Am trying to be as organised as possible, bet you are so excited xxx


----------



## dio.ren (Jan 18, 2013)

What a sweet puppy I bet you can't wait to have her with you


----------



## polly1harg (Jun 6, 2013)

Only 2 full days left until the mayhem commences... cannot wait.


----------



## roz (Oct 5, 2012)

such a beautiful pup. I know it is a bit warmer now but I took advice from someone on this site and got a doggy toy cuddly wheat bag (think I got from amazon) to warm up in microwave (only for 1 min or so though as they do get quite warm) so was a comforter to snuggle up with at night as she was used to cuddly up with the other warm puppies. We did have some crying for first night but you just have to keep strong and let them and second night we had no crying apart from early wake up calls to go for wee wees. Get plenty of puppy pads too as there will be lots of accidents...home bargains do just same quality as Pets at home and third of the price. And safe puppy toys to chew on, I think most cockapoos are chewers Enjoy x


----------



## RuthMill (Jun 30, 2012)

ABOUT THIS TASK: Retype the forum thread about the new puppy in full, word for word.

MATERIAL SUPPLIED:
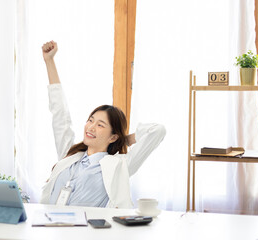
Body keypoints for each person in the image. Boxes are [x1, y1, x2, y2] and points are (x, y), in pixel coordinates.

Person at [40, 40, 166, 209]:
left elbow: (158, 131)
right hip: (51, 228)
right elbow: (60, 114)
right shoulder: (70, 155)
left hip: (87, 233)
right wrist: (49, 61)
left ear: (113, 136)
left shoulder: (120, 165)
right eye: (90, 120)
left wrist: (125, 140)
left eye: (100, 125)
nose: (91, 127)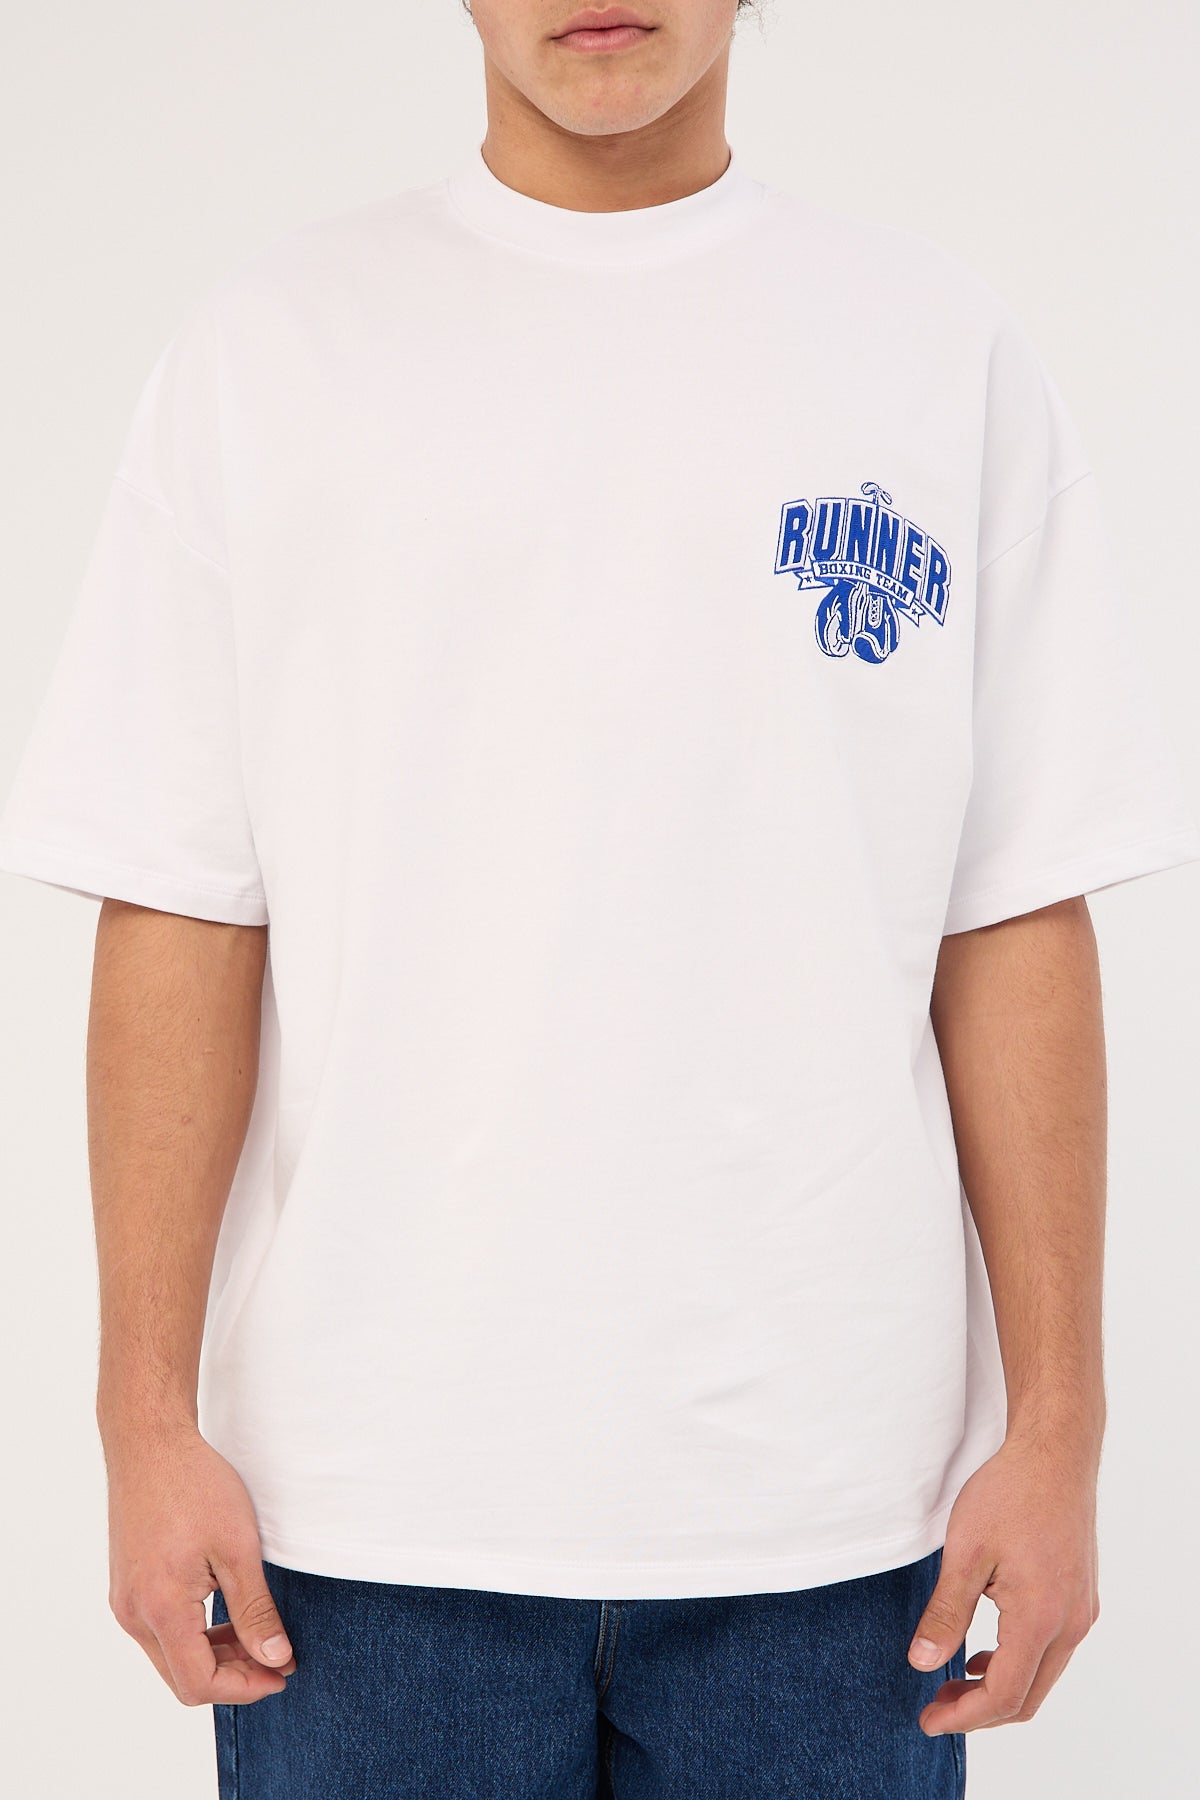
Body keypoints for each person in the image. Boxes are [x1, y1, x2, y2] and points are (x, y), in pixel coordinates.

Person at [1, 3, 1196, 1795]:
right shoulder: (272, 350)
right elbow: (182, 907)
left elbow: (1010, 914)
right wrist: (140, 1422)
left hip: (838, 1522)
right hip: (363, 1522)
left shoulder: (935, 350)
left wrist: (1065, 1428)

---

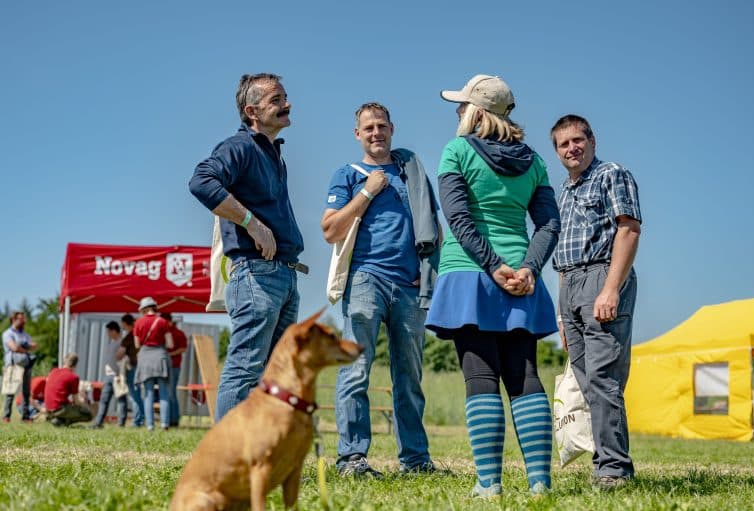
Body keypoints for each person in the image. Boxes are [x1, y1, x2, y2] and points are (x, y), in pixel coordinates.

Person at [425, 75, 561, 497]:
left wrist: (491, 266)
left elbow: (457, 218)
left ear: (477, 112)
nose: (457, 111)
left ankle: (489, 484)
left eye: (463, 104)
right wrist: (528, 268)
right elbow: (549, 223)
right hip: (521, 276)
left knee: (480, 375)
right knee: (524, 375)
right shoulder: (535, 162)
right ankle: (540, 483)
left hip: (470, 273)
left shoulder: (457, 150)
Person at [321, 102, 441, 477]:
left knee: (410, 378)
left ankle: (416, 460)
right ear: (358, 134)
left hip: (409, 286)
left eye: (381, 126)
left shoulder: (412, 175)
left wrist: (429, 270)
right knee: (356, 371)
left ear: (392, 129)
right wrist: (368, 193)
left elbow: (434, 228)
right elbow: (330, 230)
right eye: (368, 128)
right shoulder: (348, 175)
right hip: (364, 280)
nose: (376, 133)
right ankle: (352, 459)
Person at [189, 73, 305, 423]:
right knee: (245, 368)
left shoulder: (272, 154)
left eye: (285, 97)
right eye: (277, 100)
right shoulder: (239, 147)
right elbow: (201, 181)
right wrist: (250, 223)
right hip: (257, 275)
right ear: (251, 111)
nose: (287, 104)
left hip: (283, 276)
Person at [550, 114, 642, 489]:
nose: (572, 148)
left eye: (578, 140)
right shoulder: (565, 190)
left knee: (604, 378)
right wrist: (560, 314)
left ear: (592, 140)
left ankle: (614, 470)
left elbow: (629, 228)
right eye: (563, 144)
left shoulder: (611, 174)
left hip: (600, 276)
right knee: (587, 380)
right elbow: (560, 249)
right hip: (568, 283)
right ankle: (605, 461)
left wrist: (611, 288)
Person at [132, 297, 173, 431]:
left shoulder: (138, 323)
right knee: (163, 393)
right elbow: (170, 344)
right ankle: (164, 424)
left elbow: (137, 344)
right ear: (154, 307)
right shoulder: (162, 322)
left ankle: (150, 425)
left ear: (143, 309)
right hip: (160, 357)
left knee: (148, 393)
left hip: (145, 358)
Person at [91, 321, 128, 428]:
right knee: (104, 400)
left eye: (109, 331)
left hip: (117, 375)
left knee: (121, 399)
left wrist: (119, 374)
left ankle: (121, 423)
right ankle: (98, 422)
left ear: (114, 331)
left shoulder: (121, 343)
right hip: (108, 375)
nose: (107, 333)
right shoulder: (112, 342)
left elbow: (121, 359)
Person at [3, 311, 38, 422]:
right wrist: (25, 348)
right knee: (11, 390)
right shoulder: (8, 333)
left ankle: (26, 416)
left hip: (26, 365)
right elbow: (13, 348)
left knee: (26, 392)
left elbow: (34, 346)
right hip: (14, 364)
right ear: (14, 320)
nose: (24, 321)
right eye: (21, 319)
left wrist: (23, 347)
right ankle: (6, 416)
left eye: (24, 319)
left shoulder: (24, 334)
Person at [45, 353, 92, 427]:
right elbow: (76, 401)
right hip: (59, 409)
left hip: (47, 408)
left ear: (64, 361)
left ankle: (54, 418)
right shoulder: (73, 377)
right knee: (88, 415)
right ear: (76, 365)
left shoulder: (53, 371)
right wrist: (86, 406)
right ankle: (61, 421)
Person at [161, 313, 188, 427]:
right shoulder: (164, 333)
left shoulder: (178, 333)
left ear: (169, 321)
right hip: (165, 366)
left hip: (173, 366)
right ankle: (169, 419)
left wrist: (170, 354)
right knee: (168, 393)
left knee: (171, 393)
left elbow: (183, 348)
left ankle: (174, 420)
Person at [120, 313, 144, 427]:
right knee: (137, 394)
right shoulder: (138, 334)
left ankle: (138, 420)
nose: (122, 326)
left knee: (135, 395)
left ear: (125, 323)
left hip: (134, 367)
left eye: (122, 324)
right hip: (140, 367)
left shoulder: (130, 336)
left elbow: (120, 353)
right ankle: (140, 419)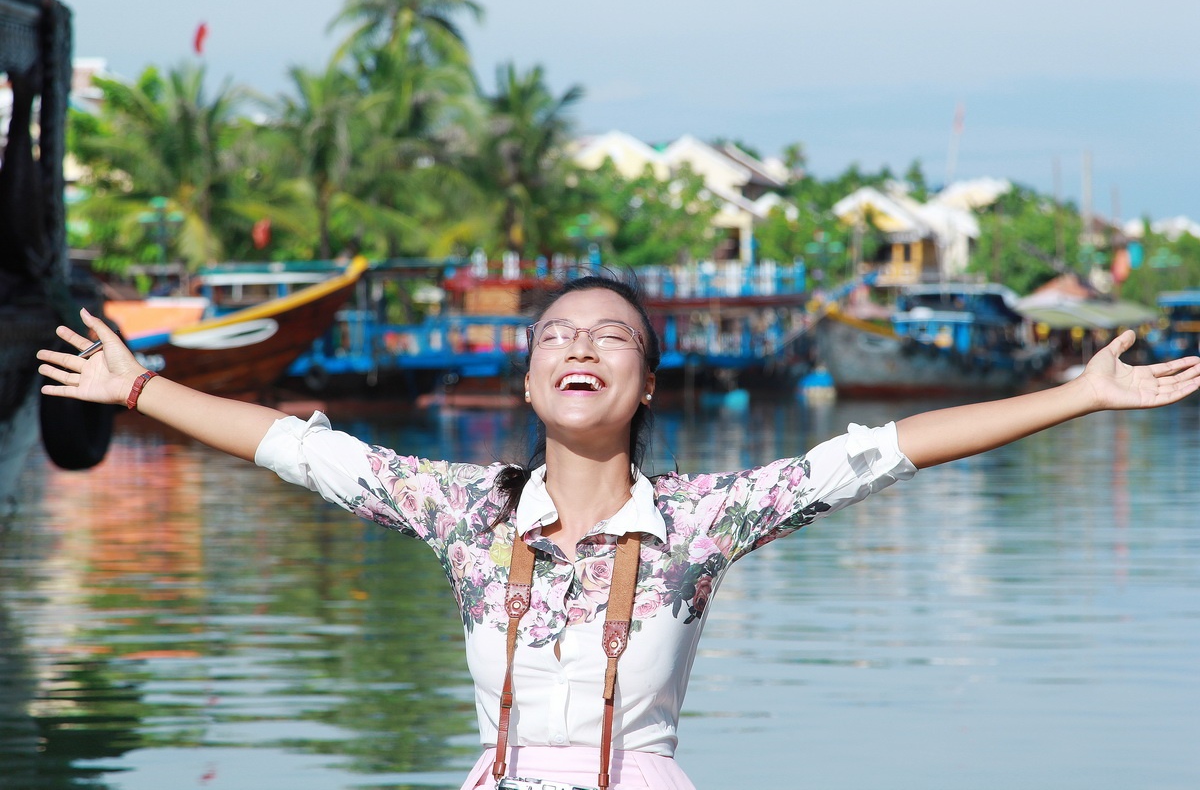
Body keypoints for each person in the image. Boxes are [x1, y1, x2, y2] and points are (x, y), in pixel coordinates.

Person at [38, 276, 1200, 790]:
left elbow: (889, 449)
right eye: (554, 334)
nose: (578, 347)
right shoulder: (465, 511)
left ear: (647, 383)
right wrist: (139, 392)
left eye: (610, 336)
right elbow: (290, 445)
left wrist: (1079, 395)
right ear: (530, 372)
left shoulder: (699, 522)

...

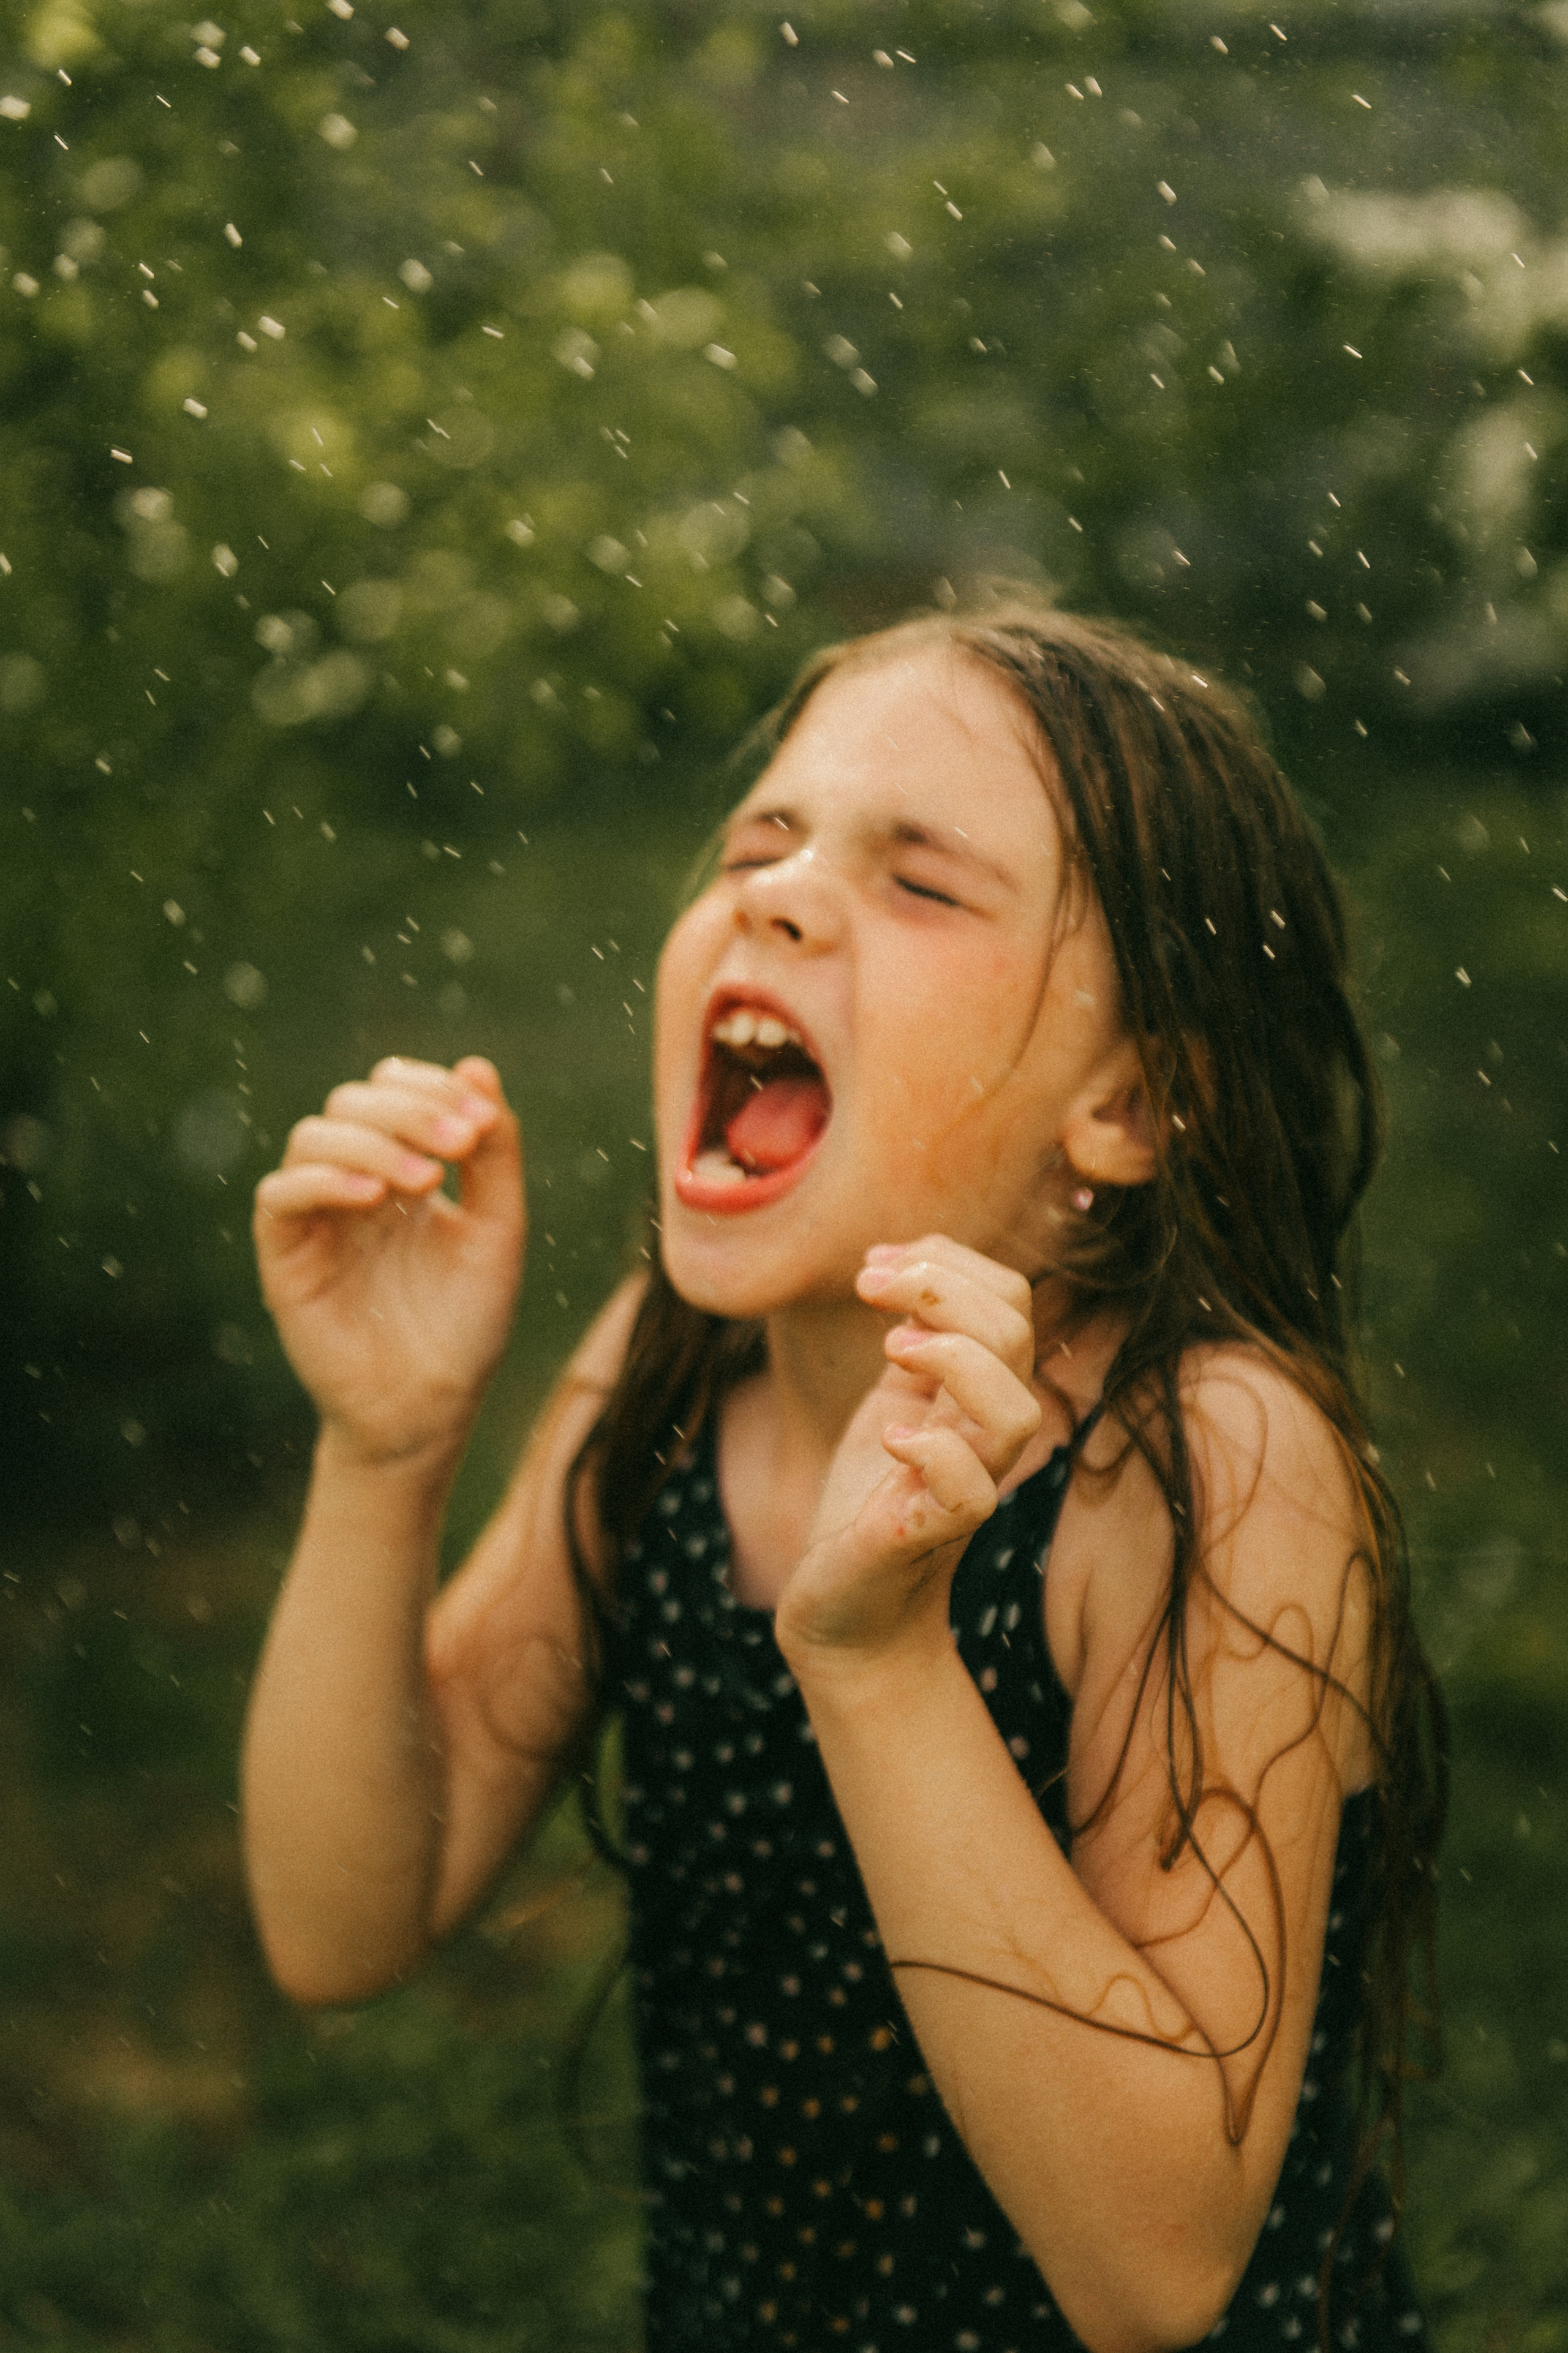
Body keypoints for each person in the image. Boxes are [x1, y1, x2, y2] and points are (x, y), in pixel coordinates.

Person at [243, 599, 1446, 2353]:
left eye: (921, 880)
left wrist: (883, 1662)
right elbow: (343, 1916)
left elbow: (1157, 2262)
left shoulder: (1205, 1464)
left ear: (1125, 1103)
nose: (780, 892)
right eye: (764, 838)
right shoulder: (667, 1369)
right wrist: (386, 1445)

SOLUTION BELOW:
Am trying to be as organised as possible, bet you are so excited xxx


----------



## dio.ren (Jan 18, 2013)

What a sweet puppy I bet you can't wait to have her with you


----------



## polly1harg (Jun 6, 2013)

Only 2 full days left until the mayhem commences... cannot wait.


----------



## roz (Oct 5, 2012)

such a beautiful pup. I know it is a bit warmer now but I took advice from someone on this site and got a doggy toy cuddly wheat bag (think I got from amazon) to warm up in microwave (only for 1 min or so though as they do get quite warm) so was a comforter to snuggle up with at night as she was used to cuddly up with the other warm puppies. We did have some crying for first night but you just have to keep strong and let them and second night we had no crying apart from early wake up calls to go for wee wees. Get plenty of puppy pads too as there will be lots of accidents...home bargains do just same quality as Pets at home and third of the price. And safe puppy toys to chew on, I think most cockapoos are chewers Enjoy x


----------



## RuthMill (Jun 30, 2012)